#### [Exercise description]
Down to the last line, reproduce the records exactly.

--------

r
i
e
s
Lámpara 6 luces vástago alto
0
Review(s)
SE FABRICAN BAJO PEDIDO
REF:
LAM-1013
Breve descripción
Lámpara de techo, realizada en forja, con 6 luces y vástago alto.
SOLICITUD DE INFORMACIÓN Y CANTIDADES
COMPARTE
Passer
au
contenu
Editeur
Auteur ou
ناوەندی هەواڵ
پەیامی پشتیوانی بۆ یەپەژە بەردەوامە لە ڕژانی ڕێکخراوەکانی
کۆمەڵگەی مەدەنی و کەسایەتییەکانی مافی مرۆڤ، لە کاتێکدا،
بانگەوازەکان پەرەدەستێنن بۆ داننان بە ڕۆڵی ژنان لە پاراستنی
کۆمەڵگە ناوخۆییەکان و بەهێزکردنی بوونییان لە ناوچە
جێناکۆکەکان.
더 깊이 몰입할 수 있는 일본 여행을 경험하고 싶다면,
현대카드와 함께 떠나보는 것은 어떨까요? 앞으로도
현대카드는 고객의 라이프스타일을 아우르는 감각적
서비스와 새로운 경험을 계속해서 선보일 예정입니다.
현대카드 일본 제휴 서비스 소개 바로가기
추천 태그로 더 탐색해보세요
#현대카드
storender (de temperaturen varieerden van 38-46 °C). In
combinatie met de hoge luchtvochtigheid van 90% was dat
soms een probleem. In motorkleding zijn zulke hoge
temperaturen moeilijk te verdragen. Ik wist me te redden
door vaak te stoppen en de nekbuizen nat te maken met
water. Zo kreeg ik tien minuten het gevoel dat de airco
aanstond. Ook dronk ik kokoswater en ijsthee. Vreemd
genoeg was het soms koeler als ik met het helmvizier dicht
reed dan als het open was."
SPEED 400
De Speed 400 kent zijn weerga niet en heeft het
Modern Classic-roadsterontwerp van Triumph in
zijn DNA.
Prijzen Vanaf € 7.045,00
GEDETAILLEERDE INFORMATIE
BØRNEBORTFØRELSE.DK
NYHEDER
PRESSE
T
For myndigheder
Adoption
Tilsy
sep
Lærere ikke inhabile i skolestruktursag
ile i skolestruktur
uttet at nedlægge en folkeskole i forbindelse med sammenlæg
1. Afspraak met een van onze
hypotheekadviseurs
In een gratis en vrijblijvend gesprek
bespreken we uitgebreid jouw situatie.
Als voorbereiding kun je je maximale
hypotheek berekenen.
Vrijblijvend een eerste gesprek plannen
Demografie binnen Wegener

--------

#### [Answer for the task]
r
i
e
s
Lámpara 6 luces vástago alto
0
Review(s)
SE FABRICAN BAJO PEDIDO
REF:
LAM-1013
Breve descripción
Lámpara de techo, realizada en forja, con 6 luces y vástago alto.
SOLICITUD DE INFORMACIÓN Y CANTIDADES
COMPARTE
Passer
au
contenu
Editeur
Auteur ou
ناوەندی هەواڵ
پەیامی پشتیوانی بۆ یەپەژە بەردەوامە لە ڕژانی ڕێکخراوەکانی
کۆمەڵگەی مەدەنی و کەسایەتییەکانی مافی مرۆڤ، لە کاتێکدا،
بانگەوازەکان پەرەدەستێنن بۆ داننان بە ڕۆڵی ژنان لە پاراستنی
کۆمەڵگە ناوخۆییەکان و بەهێزکردنی بوونییان لە ناوچە
جێناکۆکەکان.
더 깊이 몰입할 수 있는 일본 여행을 경험하고 싶다면,
현대카드와 함께 떠나보는 것은 어떨까요? 앞으로도
현대카드는 고객의 라이프스타일을 아우르는 감각적
서비스와 새로운 경험을 계속해서 선보일 예정입니다.
현대카드 일본 제휴 서비스 소개 바로가기
추천 태그로 더 탐색해보세요
#현대카드
storender (de temperaturen varieerden van 38-46 °C). In
combinatie met de hoge luchtvochtigheid van 90% was dat
soms een probleem. In motorkleding zijn zulke hoge
temperaturen moeilijk te verdragen. Ik wist me te redden
door vaak te stoppen en de nekbuizen nat te maken met
water. Zo kreeg ik tien minuten het gevoel dat de airco
aanstond. Ook dronk ik kokoswater en ijsthee. Vreemd
genoeg was het soms koeler als ik met het helmvizier dicht
reed dan als het open was."
SPEED 400
De Speed 400 kent zijn weerga niet en heeft het
Modern Classic-roadsterontwerp van Triumph in
zijn DNA.
Prijzen Vanaf € 7.045,00
GEDETAILLEERDE INFORMATIE
BØRNEBORTFØRELSE.DK
NYHEDER
PRESSE
T
For myndigheder
Adoption
Tilsy
sep
Lærere ikke inhabile i skolestruktursag
ile i skolestruktur
uttet at nedlægge en folkeskole i forbindelse med sammenlæg
1. Afspraak met een van onze
hypotheekadviseurs
In een gratis en vrijblijvend gesprek
bespreken we uitgebreid jouw situatie.
Als voorbereiding kun je je maximale
hypotheek berekenen.
Vrijblijvend een eerste gesprek plannen
Demografie binnen Wegener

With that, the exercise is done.